### Task data ###

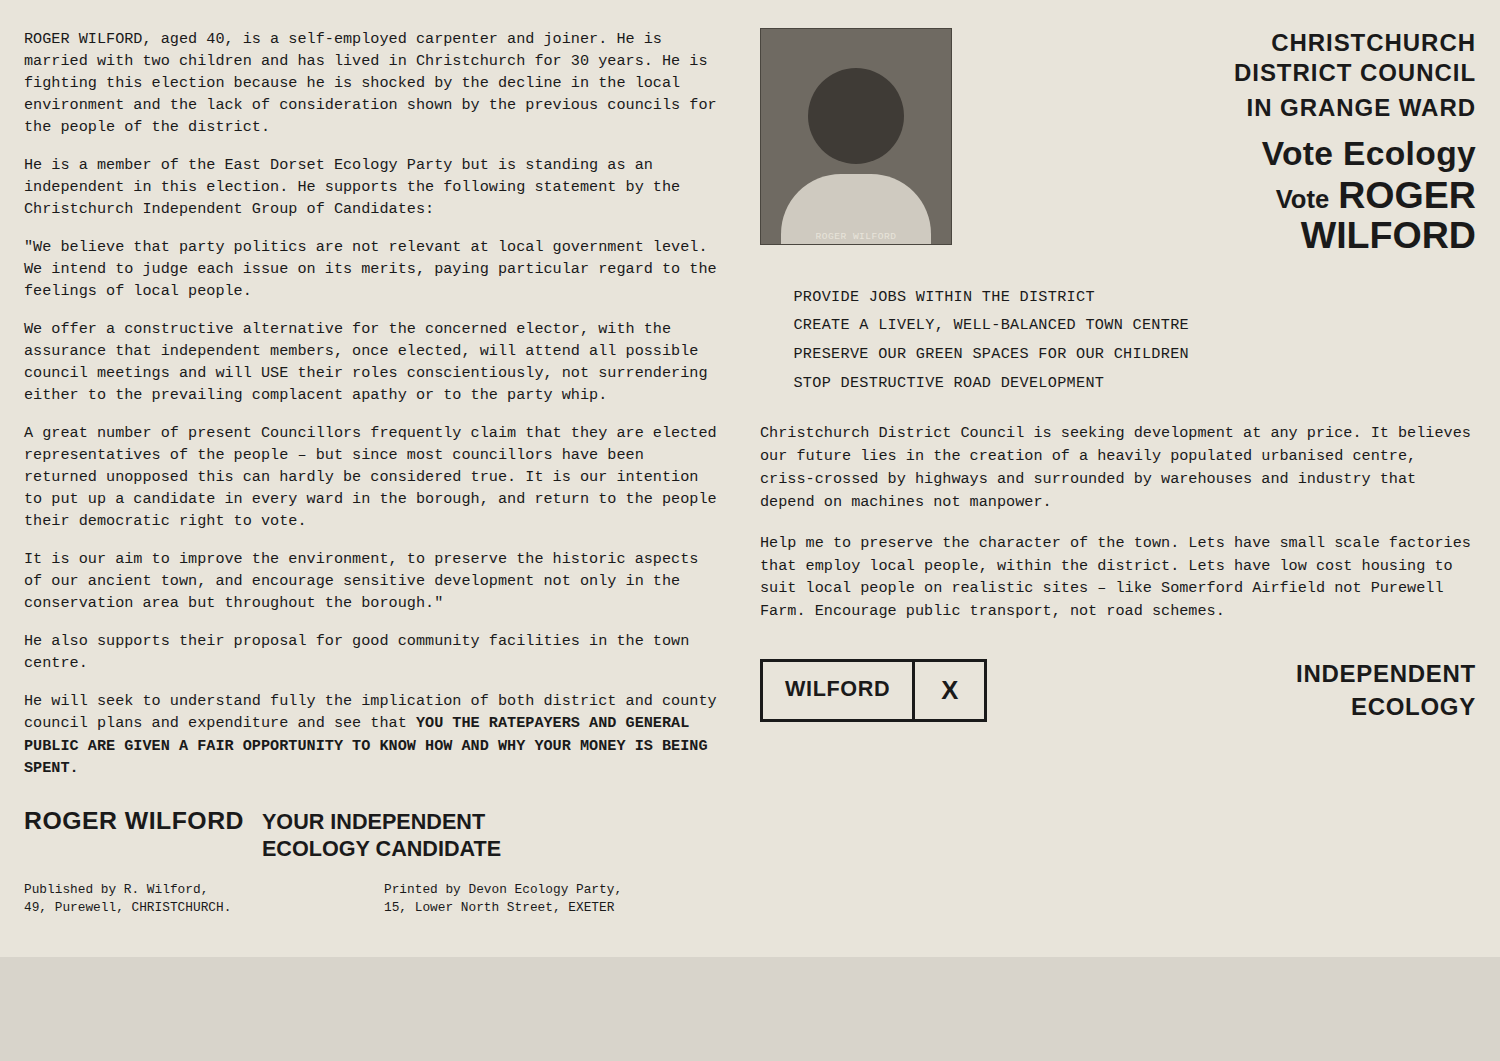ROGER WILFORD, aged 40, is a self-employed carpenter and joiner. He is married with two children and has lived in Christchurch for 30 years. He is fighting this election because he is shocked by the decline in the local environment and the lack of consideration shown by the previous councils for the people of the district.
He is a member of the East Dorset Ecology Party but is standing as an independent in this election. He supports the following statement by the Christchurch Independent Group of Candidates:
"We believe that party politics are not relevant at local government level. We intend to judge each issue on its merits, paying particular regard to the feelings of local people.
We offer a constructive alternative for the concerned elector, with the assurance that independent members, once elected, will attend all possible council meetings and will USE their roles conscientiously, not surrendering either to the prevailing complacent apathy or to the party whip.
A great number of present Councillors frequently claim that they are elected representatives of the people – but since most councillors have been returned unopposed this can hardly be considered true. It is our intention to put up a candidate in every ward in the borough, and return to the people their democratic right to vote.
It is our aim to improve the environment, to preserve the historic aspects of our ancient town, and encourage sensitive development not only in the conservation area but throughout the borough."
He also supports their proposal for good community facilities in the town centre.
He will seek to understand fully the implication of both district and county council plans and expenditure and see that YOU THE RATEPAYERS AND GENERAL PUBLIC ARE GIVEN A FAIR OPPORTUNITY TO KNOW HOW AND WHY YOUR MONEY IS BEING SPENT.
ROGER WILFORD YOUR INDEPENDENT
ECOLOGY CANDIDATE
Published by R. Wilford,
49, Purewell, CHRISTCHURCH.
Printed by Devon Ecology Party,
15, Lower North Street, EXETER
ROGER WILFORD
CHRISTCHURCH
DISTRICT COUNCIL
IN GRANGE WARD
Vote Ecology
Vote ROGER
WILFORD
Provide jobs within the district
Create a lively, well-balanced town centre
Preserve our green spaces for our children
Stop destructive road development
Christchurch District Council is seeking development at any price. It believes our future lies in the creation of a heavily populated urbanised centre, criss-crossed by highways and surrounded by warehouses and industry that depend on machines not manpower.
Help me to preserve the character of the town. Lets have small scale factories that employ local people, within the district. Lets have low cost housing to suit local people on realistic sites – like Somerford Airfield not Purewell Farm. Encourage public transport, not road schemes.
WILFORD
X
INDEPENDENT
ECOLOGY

###

◆ Exercise description:
Every record must be transcribed faithfully, with no picture carried over.

◆ Written solution:
ROGER WILFORD, aged 40, is a self-employed carpenter and joiner. He is married with two children and has lived in Christchurch for 30 years. He is fighting this election because he is shocked by the decline in the local environment and the lack of consideration shown by the previous councils for the people of the district.
He is a member of the East Dorset Ecology Party but is standing as an independent in this election. He supports the following statement by the Christchurch Independent Group of Candidates:
"We believe that party politics are not relevant at local government level. We intend to judge each issue on its merits, paying particular regard to the feelings of local people.
We offer a constructive alternative for the concerned elector, with the assurance that independent members, once elected, will attend all possible council meetings and will USE their roles conscientiously, not surrendering either to the prevailing complacent apathy or to the party whip.
A great number of present Councillors frequently claim that they are elected representatives of the people – but since most councillors have been returned unopposed this can hardly be considered true. It is our intention to put up a candidate in every ward in the borough, and return to the people their democratic right to vote.
It is our aim to improve the environment, to preserve the historic aspects of our ancient town, and encourage sensitive development not only in the conservation area but throughout the borough."
He also supports their proposal for good community facilities in the town centre.
He will seek to understand fully the implication of both district and county council plans and expenditure and see that YOU THE RATEPAYERS AND GENERAL PUBLIC ARE GIVEN A FAIR OPPORTUNITY TO KNOW HOW AND WHY YOUR MONEY IS BEING SPENT.
ROGER WILFORD YOUR INDEPENDENT
ECOLOGY CANDIDATE
Published by R. Wilford,
49, Purewell, CHRISTCHURCH.
Printed by Devon Ecology Party,
15, Lower North Street, EXETER
ROGER WILFORD
CHRISTCHURCH
DISTRICT COUNCIL
IN GRANGE WARD
Vote Ecology
Vote ROGER
WILFORD
Provide jobs within the district
Create a lively, well-balanced town centre
Preserve our green spaces for our children
Stop destructive road development
Christchurch District Council is seeking development at any price. It believes our future lies in the creation of a heavily populated urbanised centre, criss-crossed by highways and surrounded by warehouses and industry that depend on machines not manpower.
Help me to preserve the character of the town. Lets have small scale factories that employ local people, within the district. Lets have low cost housing to suit local people on realistic sites – like Somerford Airfield not Purewell Farm. Encourage public transport, not road schemes.
WILFORD
X
INDEPENDENT
ECOLOGY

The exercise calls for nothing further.